Saturday, October 06, 2007

When the Earth is Young (tidbits 5)

“How can you be sure?” he asked.

The old man leaned close. He began to speak and then stopped. Finally he spoke in a reverent tone. “Because. . . Because I’ve met him,” he said.

There was long pause.

“Met who?” Matthew asked finally, afraid of the answer.

“Him. He’s alive you, know. That’s what the Church has always taught. Do you think Christians only believe because we’ve been told to do so? I do not believe simply because others have spoken to me of him; I believe because I’ve met him for myself. He’s alive, you know,” the old man said again.

Matthew wasn’t sure how to respond to the old man’s assertion. He said nothing, and the old man went on.

“Why do you find it so hard to believe a man could rise from the dead? The man you are looking for—he was dead once, too. He is merely the fruit of that first resurrection. You believe in the fruit; believe in the root.”

Here it was, at last. All of Matthew’s experience had been leading to this—Jesus Christ, alive from the dead. There really could be no other explanation. But good God! That would change everything—everything. He felt the demon plucking at his collar. It was useless now, and he knew it, but he couldn’t bring himself to yield just yet.

“It is true that my experience here points toward the truth of the Christian faith. But I can’t help but think that my experience, even though I am the one experiencing it, is preposterous. And while I am presently inclined to believe it, once I return—if I return—it is likely that I will immediately count this as some bizarre dream. Would you not as well?”

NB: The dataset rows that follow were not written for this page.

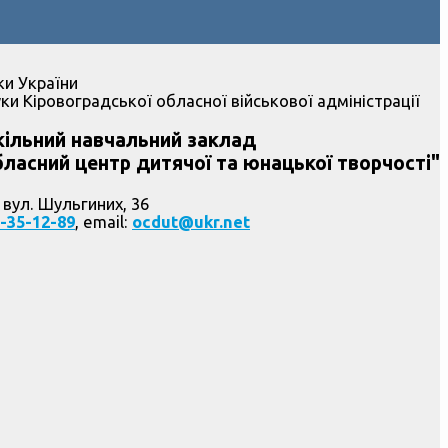
ки України
ки Кіровоградської обласної військової адміністрації
ільний навчальний заклад
ласний центр дитячої та юнацької творчості"
 вул. Шульгиних, 36
-35-12-89
, email:
ocdut@ukr.net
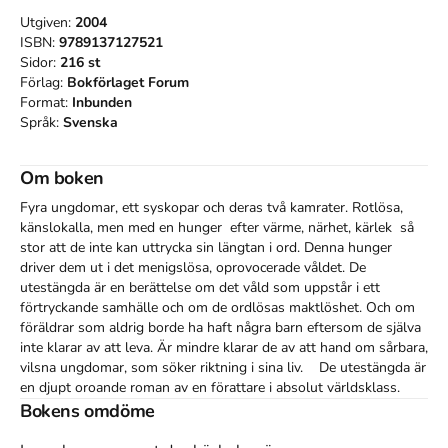
Utgiven:
2004
ISBN:
9789137127521
Sidor:
216
st
Förlag:
Bokförlaget Forum
Format:
Inbunden
Språk:
Svenska
Om boken
Fyra ungdomar, ett syskopar och deras två kamrater. Rotlösa, 
känslokalla, men med en hunger  efter värme, närhet, kärlek  så 
stor att de inte kan uttrycka sin längtan i ord. Denna hunger 
driver dem ut i det menigslösa, oprovocerade våldet. De 
utestängda är en berättelse om det våld som uppstår i ett 
förtryckande samhälle och om de ordlösas maktlöshet. Och om 
föräldrar som aldrig borde ha haft några barn eftersom de själva 
inte klarar av att leva. Är mindre klarar de av att hand om sårbara, 
vilsna ungdomar, som söker riktning i sina liv.    De utestängda är 
en djupt oroande roman av en förattare i absolut världsklass. 
Den är brännande aktuell och ohyggligt sann.
Bokens omdöme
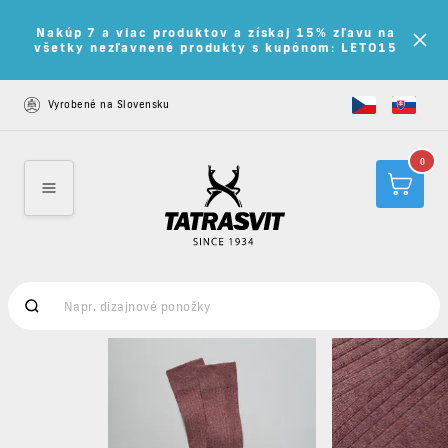
Nakúp 7 a viac produktov a získaj 15% zľavu na
všetky nezľavnené produkty s kupónom: LETO15
Vyrobené na Slovensku
0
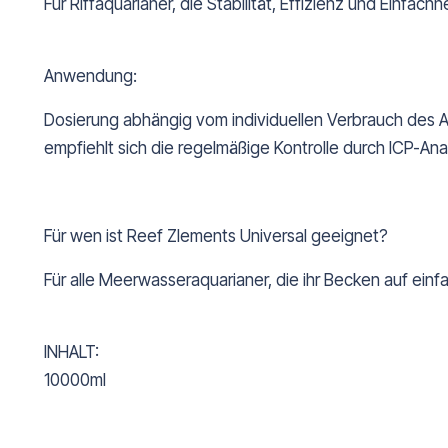
Für Riffaquarianer, die Stabilität, Effizienz und Einfachh
Anwendung:
Dosierung abhängig vom individuellen Verbrauch des A
empfiehlt sich die regelmäßige Kontrolle durch ICP-Ana
Für wen ist Reef Zlements Universal geeignet?
Für alle Meerwasseraquarianer, die ihr Becken auf ein
INHALT:
10000ml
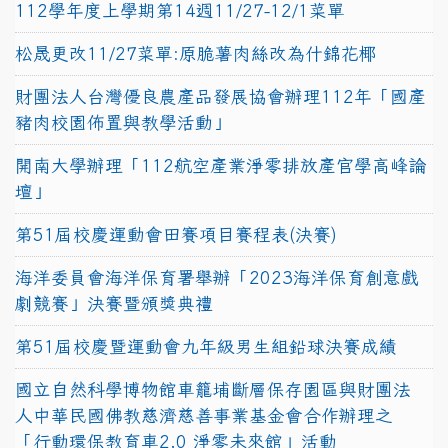
112學年度上學期第14週11/27-12/1菜單
松晟更改11/27菜單:原脆薯肉絲改為什錦花椰
財團法人台灣優良農產品發展協會辦理112年「國產
豬肉校園佈置與教學活動」
開南大學辦理「112航空產業淨零排放產官學高峰論
壇」
第51屆校慶運動會田賽項目賽程表(決賽)
海洋委員會海洋保育署舉辦「2023海洋保育創意戲
劇競賽」決賽暨頒獎典禮
第51屆校慶暨運動會九年級男生組鉛球決賽成績
國立自然科學博物館車籠埔斷層保存園區與財團法
人中華民國佛教慈濟慈善事業基金會合作辦理之
「行動環保教育車2.0 淨零未來館」活動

The old man shrugged. “I might. But Christianity is not locked in the past—Christ is knowable in the present. This is not your only chance to experience him. Believing in Jesus isn’t like believing in Abraham Lincoln or George Washington. We believe in their existence because of the testimony of others. But belief in Jesus is more than second-hand experience—faith is born when one actually meets him. When you return, you will find—if you look—that he can be experienced there as well as here. He’s alive, and that makes all the difference.”

Matthew narrowed his eyes and said nothing. The thought of actually meeting Jesus was unsettling. The old man continued.

“The authenticity of the Christian paradigm is affirmed by many of the world’s greatest minds, past and present. But rational evidence alone is not enough to birth faith—not true faith, anyway. Christian faith is more than intellectual assent to historical events, dogma or a belief in a coherent philosophical system. True faith arises from an experience of the risen Christ, not rational evidences alone. Think of Saint Paul.”

“But surely,” Matthew countered, “you are not suggesting we meet him as did Paul? Supposed encounters now days are spiritual and non-empirical. This introduces an element of subjectivity I find difficult.”

The old man shrugged. “All experience is subjective, even scientific experience. And while it is true that personal experience of non-empirical things has a higher degree of subjectivity in its interpretation, it is no less objective in its reality. That the experience has happened is objectively undeniable—at least to the one experiencing it; it is the cause of the experience that is open to interpretation. If a large number of people whom I respected all testified of a shared experience, all attributing it to the same source, it would be reasonable for me to at least leave open the possibility that what they affirmed to be true was, in fact, true. And if at some point I came to share their common experience, and likewise perceived it to be sourced in the same cause, would I not be reasonably compelled to join them in their construal of reality? And wouldn’t our shared experienced appropriately bolster my conviction that my assessment was correct?”

“Perhaps,” Matthew said, “But I have not experienced the Christian faith, expect for my time spent here. And what I am experiencing here is not a shared experience in any sense, and thus it causes me to trust it less. I would need to experience Christianity in my own world, in a way that is consistent with others who have come to believe.”

The old man nodded. “You will,” he said, “if you desire.”

Matthew had never thought of it like this before. He had always viewed the “evidences” for faith as locked in the past, based solely upon historical and philosophical arguments that could never be scientifically verified—much like two historians debating the cause of the Civil War. One thesis might make better sense than the other, but certainty could never be achieved. It was why he had remained an agnostic. The rational evidence for and against the existence of God had never seemed overwhelming in either direction. The discussions had always been kept to paper—never let loose into real life. It had not occurred to him that Christianity was something to be experienced, or that such experience could be factored into the equation.